REVUE URCHIN – Une étude nette et empathique de la vie…
Il est facile de se sentir invisible dans une ville de 8,8 millions de personnes – encore plus si vous êtes l'un des 12 000 dormeurs à londres. Mike (Frank Dillane) semble le prendre principalement dans sa foulée; Il a compris le meilleur endroit pour cacher ses maigres possessions (derrière deux bacs commerciaux) et ne semble légèrement irrité lorsqu'il est réveillé de sa place sur le trottoir par un prédicateur de rue trop zélé avec un système de sonorisation. Mais pour les légions de navetteurs en mouvement rapide dans l'est de Londres, il pourrait tout aussi bien être un fantôme. Même lorsque Mike reçoit un petit geste de gentillesse d'un étranger, désespéré et méfiant comme lui, son instinct est de faire quelque chose de cruel en réponse. Ainsi déclenche l'intrigue de l'oursin de Harris Dickinson, une tragédie contemporaine qui s'appuie sur le vagabond de Mike Leigh et Agnés Varda dans son observation perçante de la vie moderne en franges.
Dillane est une découverte remarquable. Ses yeux de chiot et ses coupes de cheveux hirsute projettent une certaine douceur; Il est enfantin et charmant dans les crises et les rafales, clairement la rue intelligente et charismatique, mais a renversé suffisamment de fois pour que se remettre est un peu plus difficile à chaque fois. La vulnérabilité évidente de Mike dans la juxtaposition avec ses explosions violentes occasionnelles évoque Travis Bickle de De Niro avec une pincée de Kes, tandis que la décision de Dickinson de nous donner seulement quelques détails sur les circonstances qui ont conduit à l'existence périlleuse de Mike encourage l'empathie sans exception. Il n'y a aucun besoin réel de savoir comment ou pourquoi Mike est arrivé ici; Les détails sont largement immatériels dans sa situation. Pourtant, la réticence de Mike à affronter ses passés (et ses lacunes personnelles) à peine aident; Maintes et maintes fois, c'est Mike qui se trébuche comme le sol à venir semble sûr. Sa tendance à glamer sa propre tristesse ou sa frustration avec un sourire placide n'est efficace que si longtemps.

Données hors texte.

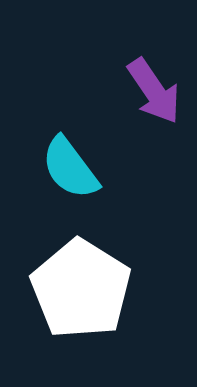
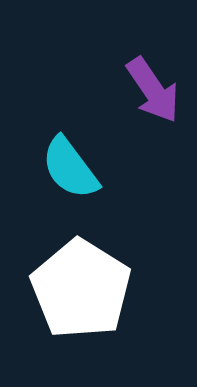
purple arrow: moved 1 px left, 1 px up
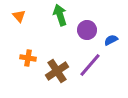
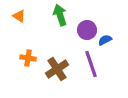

Obtenez plus de petits mensonges blancs
Si une histoire sur un jeune homme incorporé essayant de se frayer un chemin à travers le paysage de l'enfer de la capitale moderne ne semble pas très ensoleillée, il est vrai qu'il y a quelque chose de profondément mélancolique dans l'existence que Mike est à peine sorti, et que son isolement est palpable et brut. Mais Dickinson y trouve aussi la légèreté, et une combinaison de dialogue pointu et d'une excellente livraison de Dillane et al. (y compris Dickinson lui-même en tant que compagnon parfois de Mike Nathan) Gardez le public sur leurs gardes. L'oursin n'est jamais sans relâche, même s'il trouve suffisamment de moments sombres que les comparaisons de Leigh sont bien mérités. Ce n'est pas non plus un film de «numéro» de posture, regardant les dormeurs rugueux de Londres avec une tape condescendant sur l'épaule. Il y a une compréhension claire des forces qui conduisent les gens à la dépendance et au sans-abrisme, et comment sans infrastructure et soutien appropriés, la volonté ne peut pas maintenir la récupération seule. Dickinson offre plus de tendresse à son protagoniste que Londres, mais il est également clair que Mike n'a pas d'ange (il ne devrait pas non plus être pour gagner notre empathie). Au lieu de cela, il est familier dans sa spécificité, emblématique de milliers qui glisse à travers les mailles du pouvoir, car ceux en puissance montrent de plus en plus de mépris pour les plus vulnérables.